## EXERCISE DESCRIPTION
Going through the entries below, count each line that holds "down" and give only the total.
··········
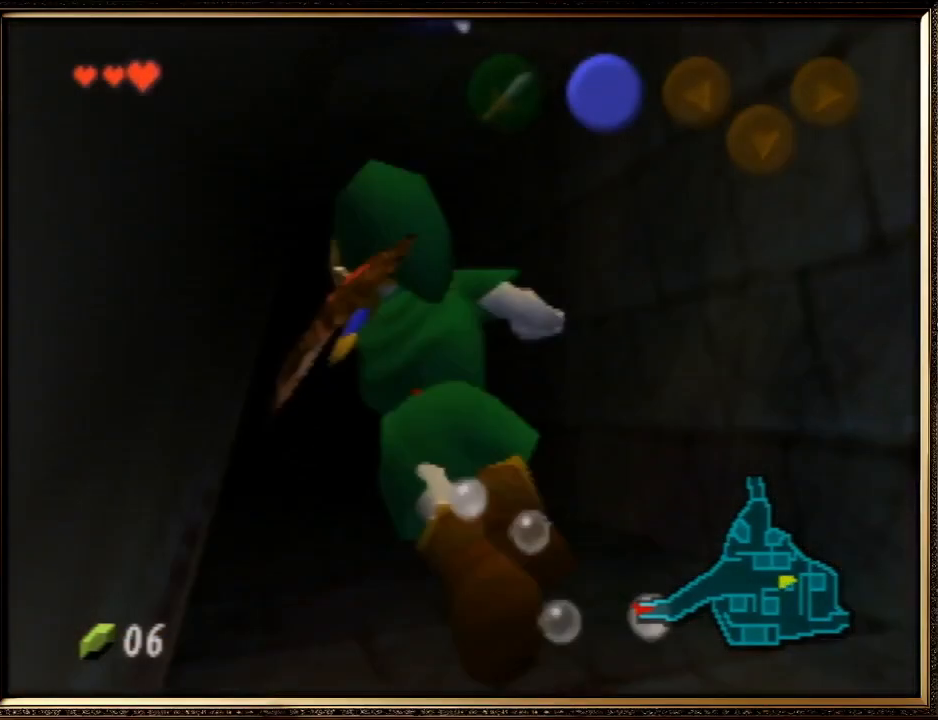
{"buttons": ["A"], "left_stick": "up", "events": [[100, "left_stick", "up"], [333, "A", "down"], [400, "A", "up"], [467, "A", "down"]]}
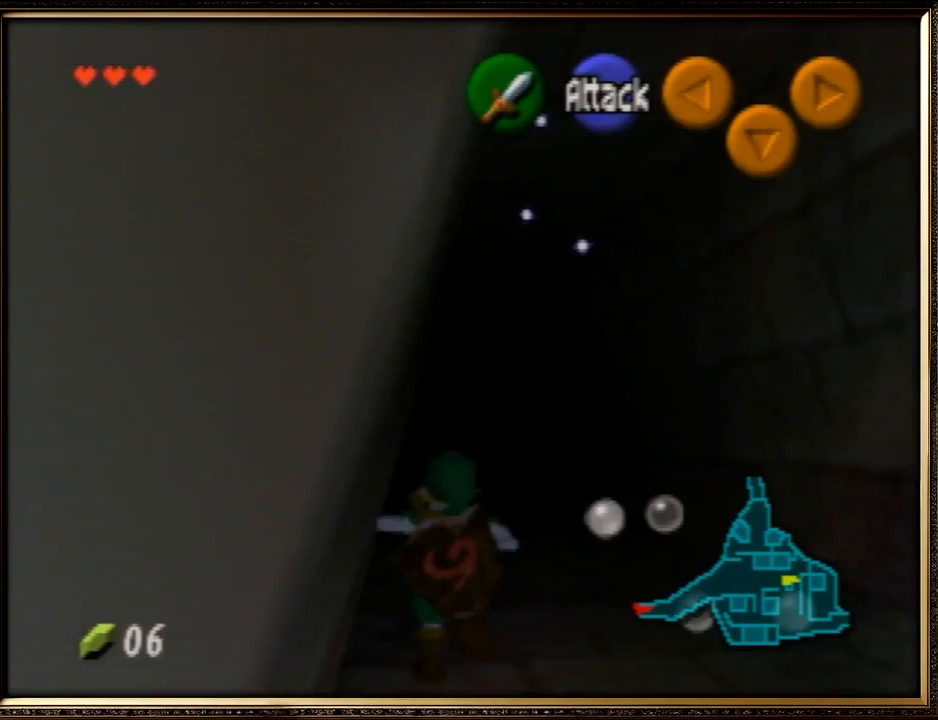
{"buttons": [], "left_stick": "up", "events": [[67, "A", "up"], [133, "A", "down"], [267, "A", "up"], [333, "A", "down"], [400, "A", "up"]]}
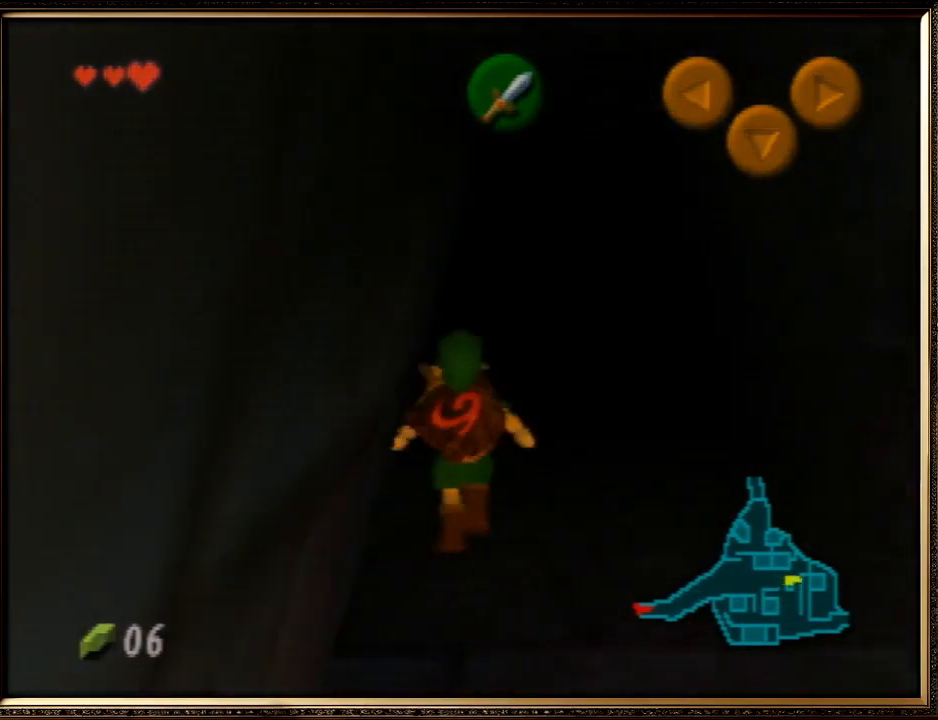
{"buttons": [], "left_stick": "center", "events": [[400, "left_stick", "center"]]}
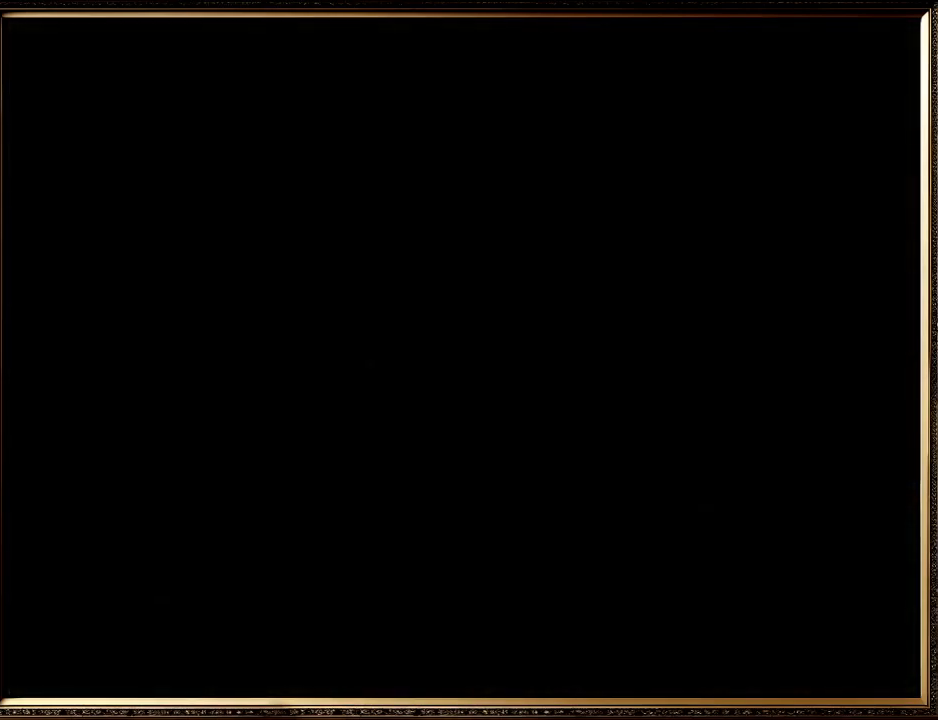
{"buttons": [], "left_stick": "center", "events": []}
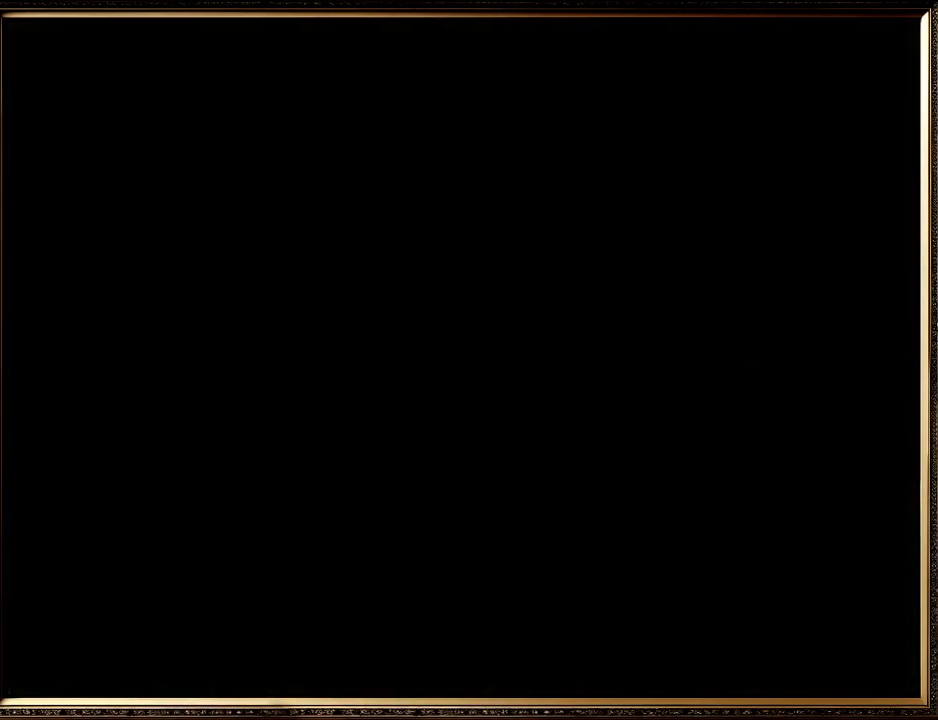
{"buttons": [], "left_stick": "up", "events": [[433, "left_stick", "up"]]}
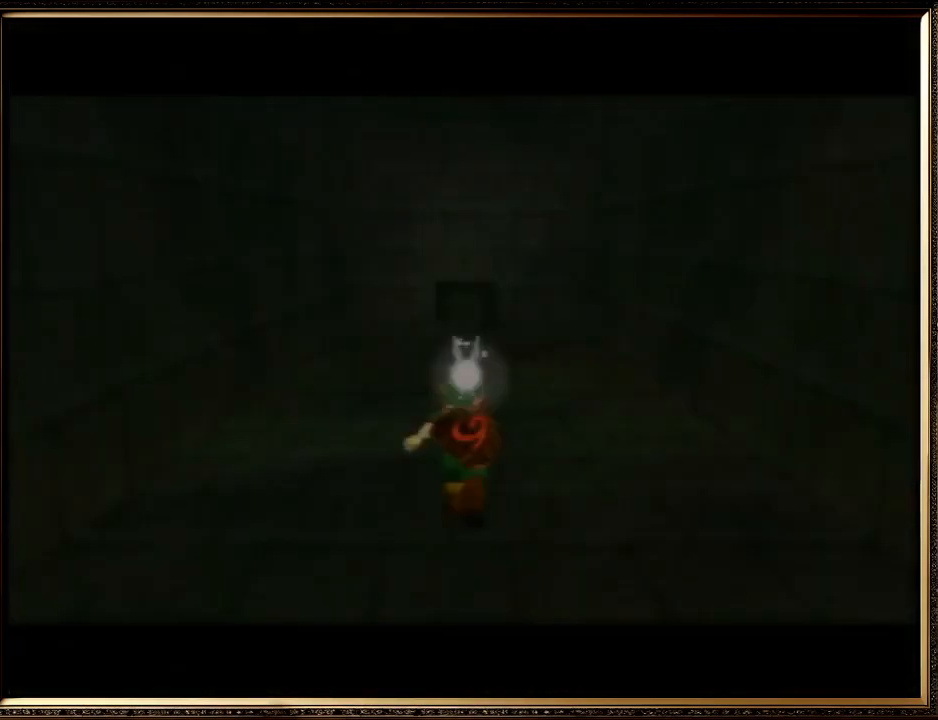
{"buttons": ["A"], "left_stick": "up", "events": [[333, "A", "down"]]}
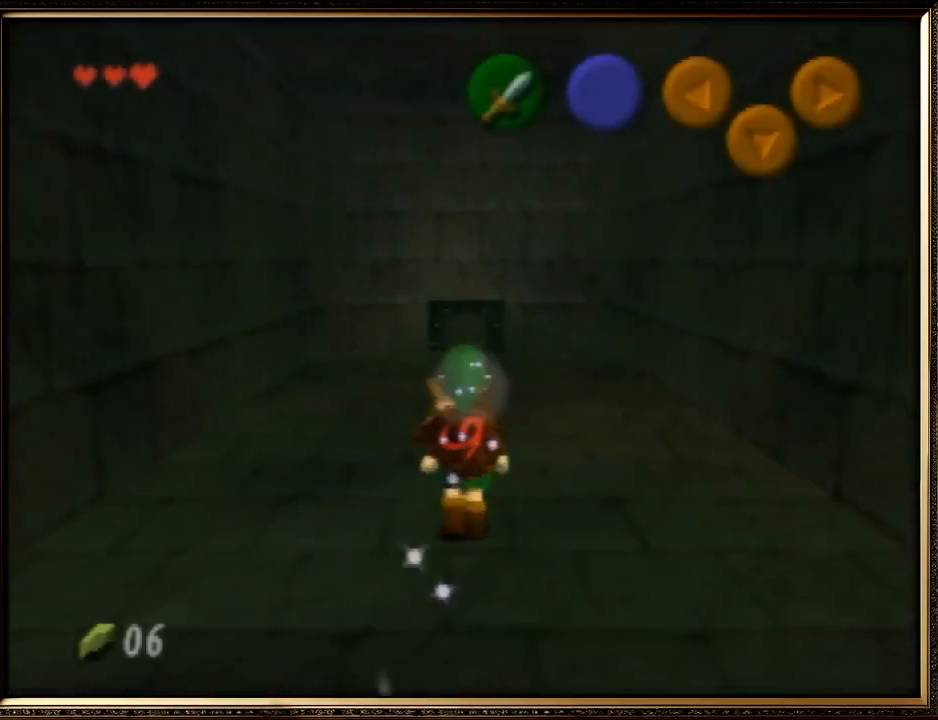
{"buttons": [], "left_stick": "up", "events": [[300, "A", "up"]]}
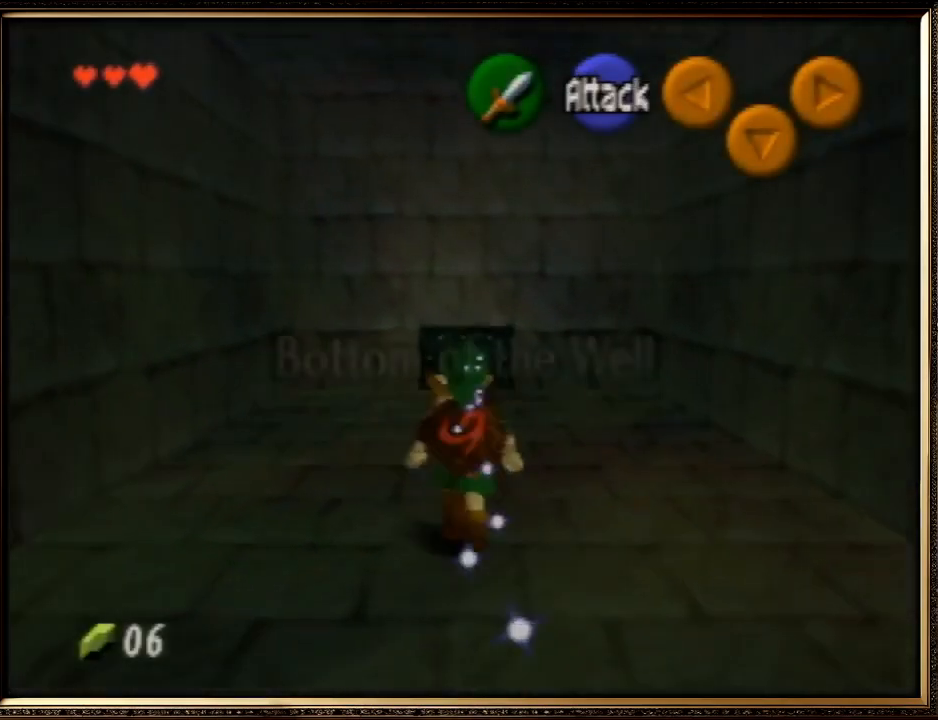
{"buttons": [], "left_stick": "up", "events": [[33, "A", "down"], [300, "A", "up"]]}
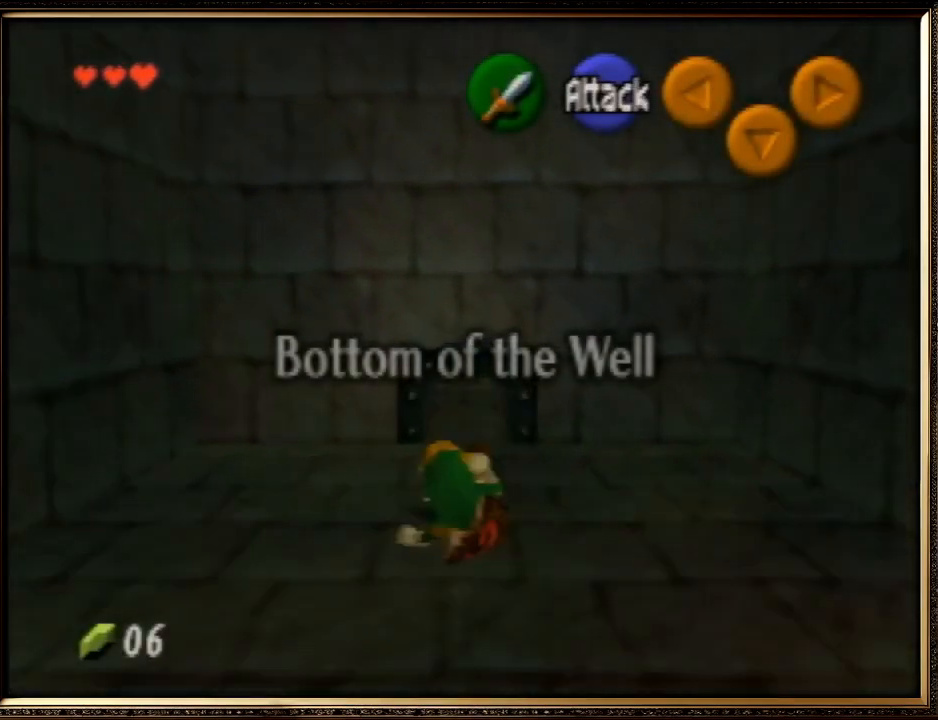
{"buttons": ["A"], "left_stick": "up", "events": [[400, "A", "down"]]}
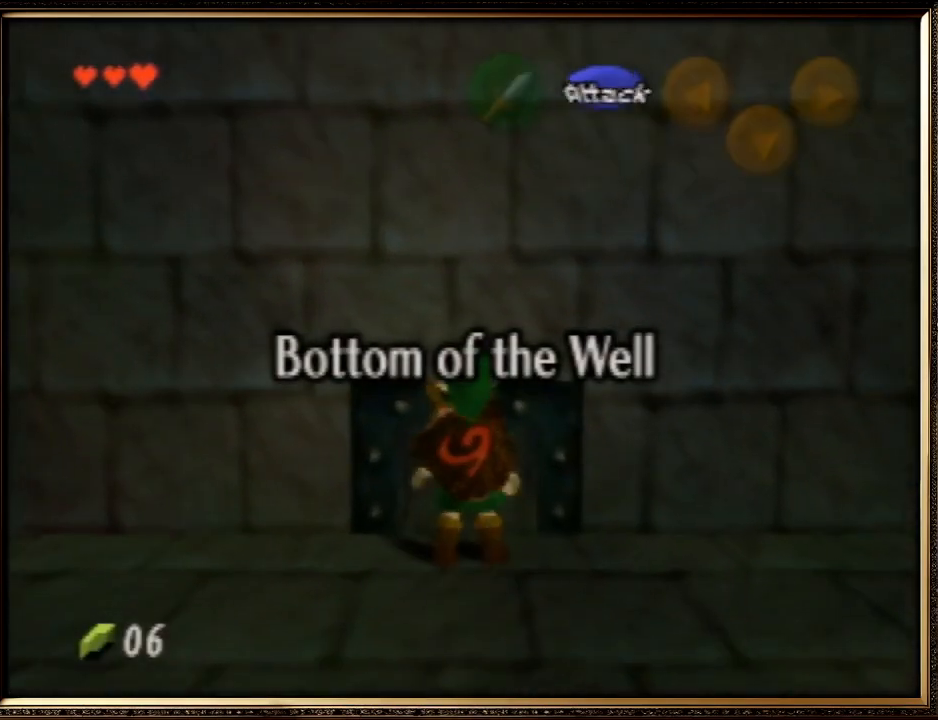
{"buttons": [], "left_stick": "up", "events": [[133, "A", "up"]]}
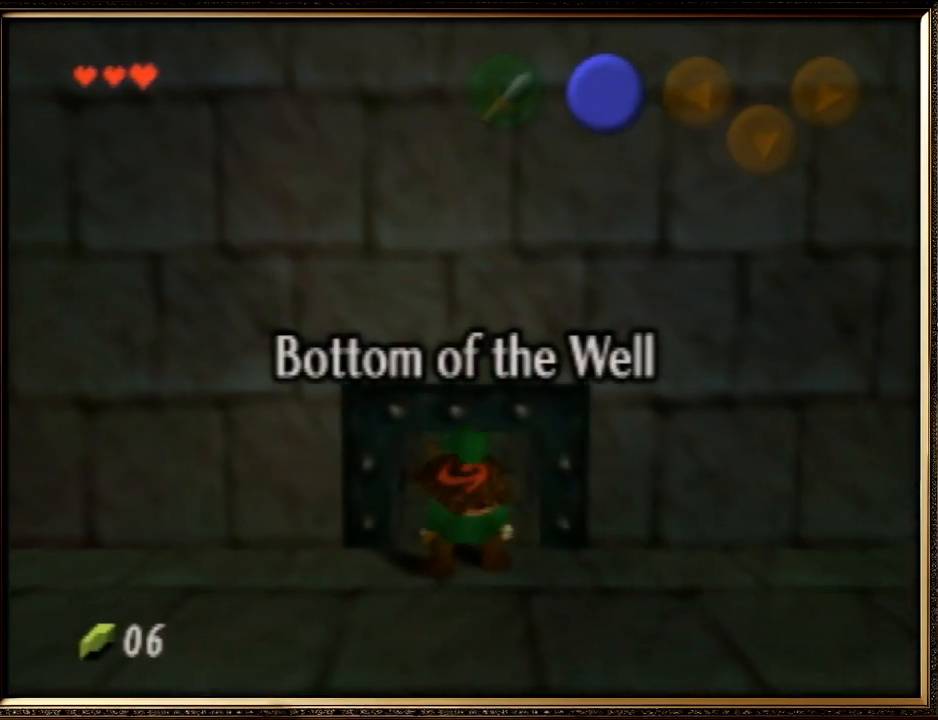
{"buttons": [], "left_stick": "up", "events": []}
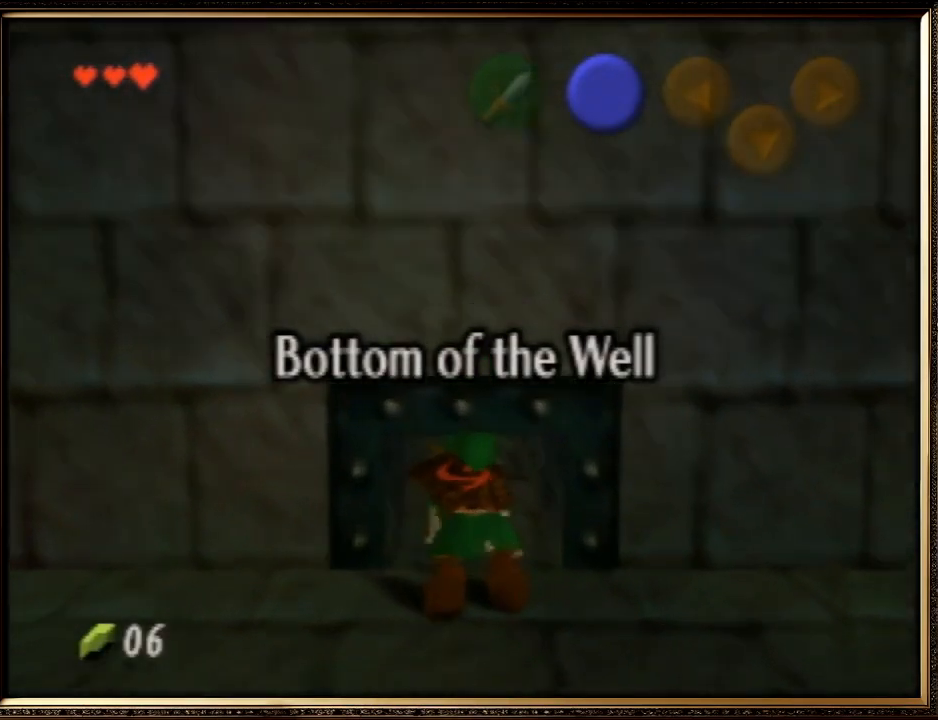
{"buttons": [], "left_stick": "up", "events": []}
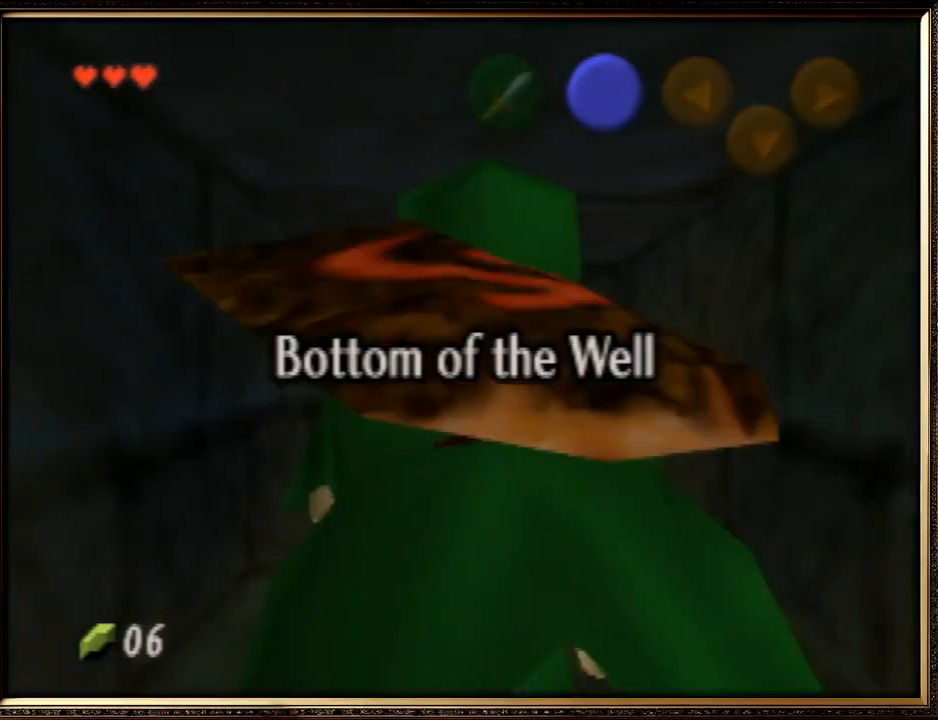
{"buttons": [], "left_stick": "up", "events": []}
··········
## EXERCISE OUTPUT
5